Oh, really? So you mean that the properly level-matched double-blind test between a Sonic Frontiers Power 2 (a $5000 110wpc p-p tube amp) and a Classe CA-200 (a $3000 200wpc solid state amp) in which I participated about 7 years ago turned up a statistically significant difference? Bzzt! That despite the fact that no attempts were made to limit volume levels and that they were driving Martin-Logan electrostats (Quest-Z or reQuest, don’t remember) that present a very difficult load in the treble. Both were non-broken amps, with flat FR and low distortion, so in retrospect the result was obvious given that the tubes in the SF amp had not yet been significantly degraded by use.

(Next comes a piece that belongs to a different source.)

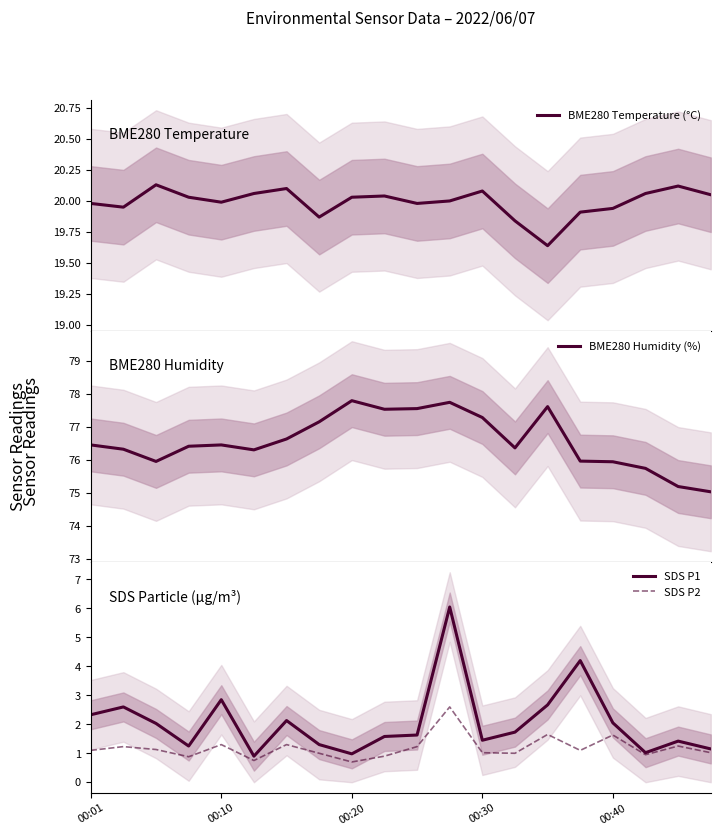

What is the sum of the SDS P1 values at 10 and 9?

3.2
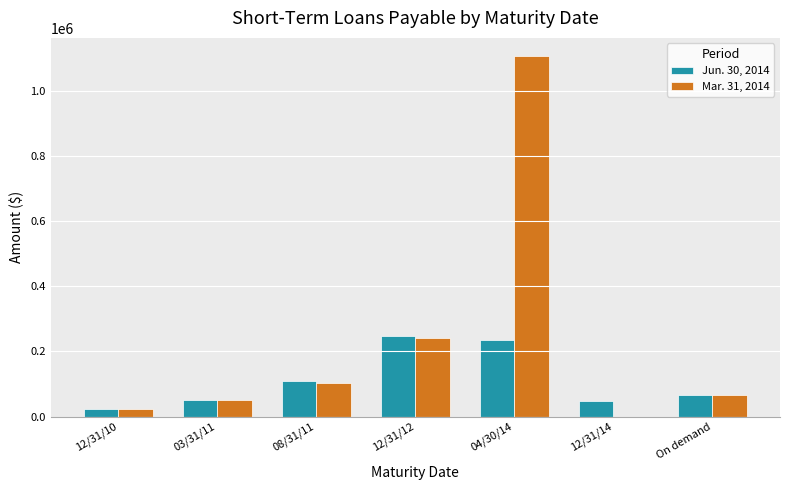

What is the sum of the Mar. 31, 2014 values at 12/31/12 and 12/31/10?

262816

I don’t dislike tube amps, but I don’t have any special love for them, either. Their advantages are (often) aesthetic and (usually) snob value. Their disadvantages are that they require much more upkeep than old-line solid state or modern solid state (i.e. DSP-controlled switching amps or DAC/amps such as the TI chips used in the expensive TacT gear and the cheap Panasonic receivers) and often require speakers with much less impedance variation to pass the signal accurately than solid-state amps do. Done with a modicum of competence they are as every bit as good as any other type of competently-designed amp, but no more so.

Of course, a tube (or solid state) amp with prodigious amounts of distortion or EQ (i.e. nonflat frequency response) built in will sound different from a well-designed tube (or solid state) amp. However, I consider such an amp, no matter how expensive it is, broken. Actually, the more expensive such an amp is is the more broken I consider it to be!